Page -
Power System Stability

Dynamics in Power Systems

There are a lot of different dynamical phenomena with different characteristics in a power system. The phenomena could be local, in which case they only involve a minor part of the system or a single component. But they can also involve interactions between different parts of the system that might be geographically far from each other. In many cases these system-wide interactions are initiated by a local disturbance causing e.g. an earth fault with subsequent change in network topology. In this compendium interactions and phenomena that involve many power system components, e.g. generators and loads, or parts of the system are dealt with. These interactions have in common that they can cause system instabilities that can lead to black outs in large parts of the system, i.e. to interruptions of power supply for many consumers. Dynamics can also be initiated by actions of different controllers or by switchings of lines or other components by system operators. Such “disturbances” should be regarded as normal and should consequently not endanger the stability of the system.

Classification of Dynamics

 Dynamic phenomena in power systems are usually classified as 

1. Electro-magnetic transients (100 Hz – MHz) 

2. Electro-mechanical swings (rotor swings in synchronous machines) (0.1 – 3 Hz)

Recorded information -
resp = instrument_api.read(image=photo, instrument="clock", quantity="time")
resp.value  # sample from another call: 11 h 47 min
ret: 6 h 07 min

Tasks to complete -
a: Answer these questions using the power system stability text:
(i) What frequency range does it give for electro-mechanical swings?
(ii) What does it say system-wide interactions are initiated by in many cases?
(iii) How should dynamics caused by controller actions or by switchings carried out by system operators be regarded?
b: State whether each statement agrees with the power system stability text, and quote the words that decide it:
(i) Local phenomena involve only a minor part of the system or a single component.
(ii) Electro-magnetic transients are listed with a frequency range of 0.1 – 3 Hz.
(iii) Switchings of lines by system operators are to be treated as abnormal events.
c: Carry on the power system stability text from the point where it stops.

Results by task -
a:
(i) 0.1 – 3 Hz.
(ii) A local disturbance causing, e.g., an earth fault with subsequent change in network topology.
(iii) As normal; they should consequently not endanger the stability of the system.

b:
(i) Yes: "they only involve a minor part of the system or a single component"
(ii) No: "Electro-magnetic transients (100 Hz – MHz)"
(iii) No: "Such “disturbances” should be regarded as normal"

c:
3. Non-electric dynamics, e.g. mechanical phenomena and thermodynamics (up to tens of Hz) Approximate values of typical frequencies are given in brackets. One single initial event in the power system can give rise to dynamics in all the three groups above. A lightning stroke in a power line can induce so high over-voltages that the insulation fails, causing an earth fault. The earth fault can cause rotor swings in synchronous machines with high amplitudes. This can trigger protections to disconnect generators, so that an unbalance between produced and consumed power in the system arises. The frequency in the system drops and generators participating in the frequency control compensate this by increasing their power outputs. Thus the initial lightning stroke has initiated dynamics in all the three groups above. Another way to classify dynamic phenomena is given fig. This classification is based on the time scale of the phenomenon and the (mathematical) models used in analysis.

Dynamic phenomena in a power system. In the figure approximate time scales are given and types of mathematical models used. The different groups are called: 

A. Electro-magnetic transients. 

B. Synchronous machine dynamics.

C. Quasi steady state phenomena D. Steady state phenomena.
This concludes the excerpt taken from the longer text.